Probing interactions between sponge phase lipid nanoparticles and supported lipid bilayers

Lipid nanoparticles (LNPs) have garnered interest in making biopharmaceuticals with tailored cellular uptake and delivery mechanisms. LNPs, commonly internalized by cells via endocytic pathways or macropinocytosis, offer versatile avenues for drug delivery. Certain LNPs, particularly those exhibiting fusogenic properties, possess the capability to fuse with the cell membrane, facilitating the release of encapsulated payloads into the cellular cytoplasm. This attribute holds promise for enhancing the bioavailability of encapsulated proteins. Our previous studies focused on developing sponge phase nanoparticles (L3) using 1,2-dioleoyl-sn-glycero-3-phosphocholine, glycerol monooleate, and polysorbate 80. We have successfully encapsulated myoglobin using these nanoparticles leveraging their structure which comprises a network of water cavities and curved bilayers. X-ray scattering of the loaded LNPs showed inclusion of myoglobin has negligible impact on nanoparticle architecture. Results from Quartz Crystal Microbalance (QCM-D) elucidated transient interactions between these LNPs and myoglobin.
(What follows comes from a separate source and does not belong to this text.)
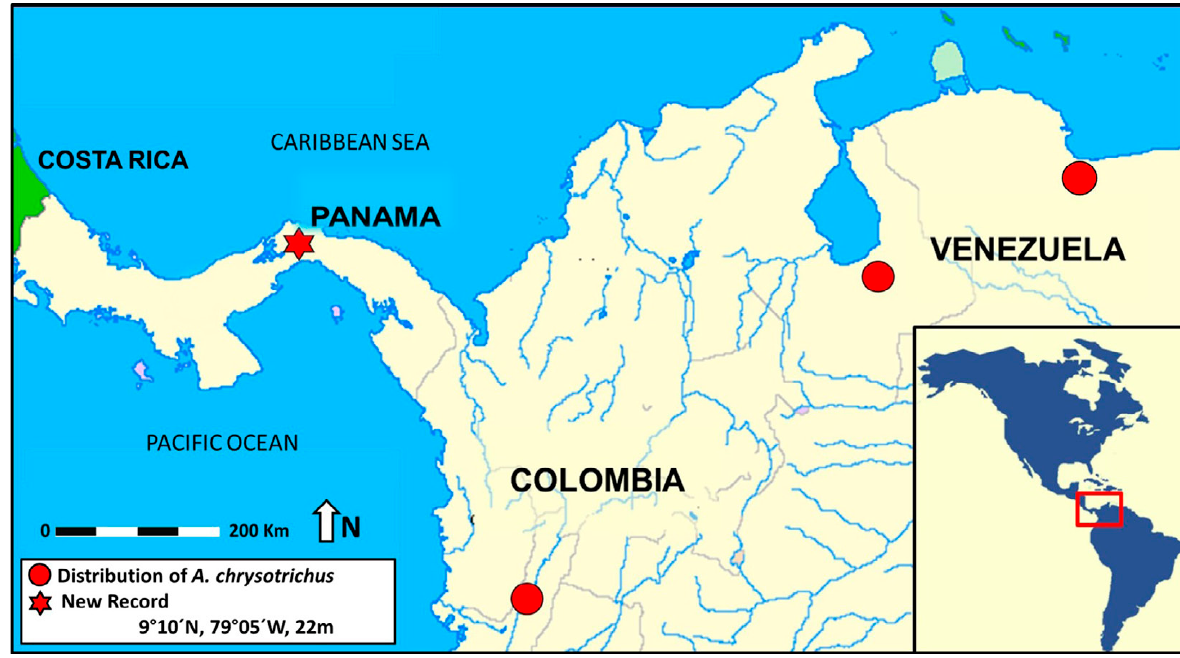
Figure 2. Map showing the known distribution of the Aulacophilus chrysotrichus Antropov, 1999, including first record from Panama.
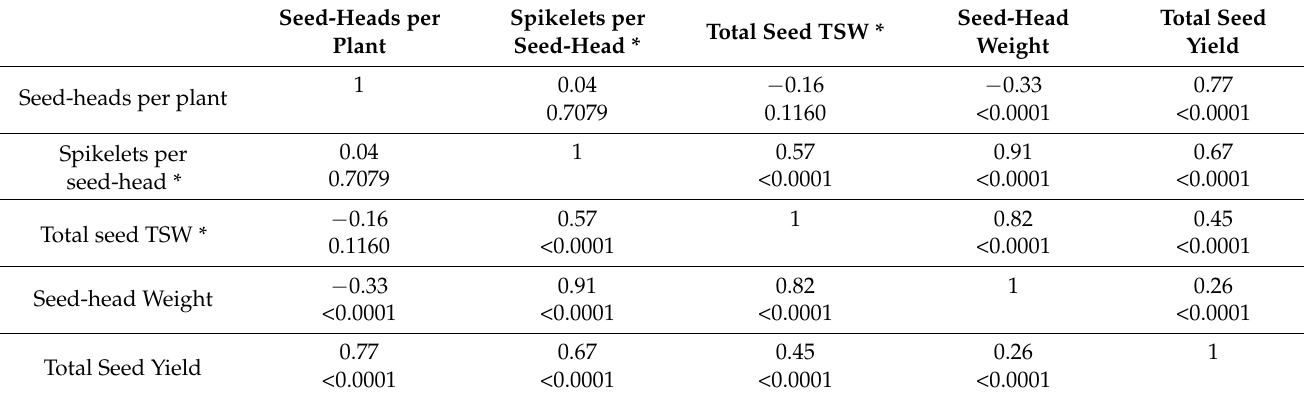
Full seeds and ergot sclerotia fractions had a large and negative correlation (Table 5). Similarly, empty seeds showed a negative correlation with full seeds although at a lower magnitude. The overall correlation between empty seeds and ergot sclerotia was not sig ‐ nificant. Similar trends were observed when the correlations of the different fractions were analyzed on a by ‐ weight basis.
This work aims to employ neutron reflectometry to scrutinise molecular exchange and dynamics occurring at the interface between the nanoparticle and supported lipid bilayer. Additionally, investigations will delve into the destiny of the encapsulated protein post-injection. Given the inherent fluidity of L3, their susceptibility to fusion with lipid bilayers warrant investigation.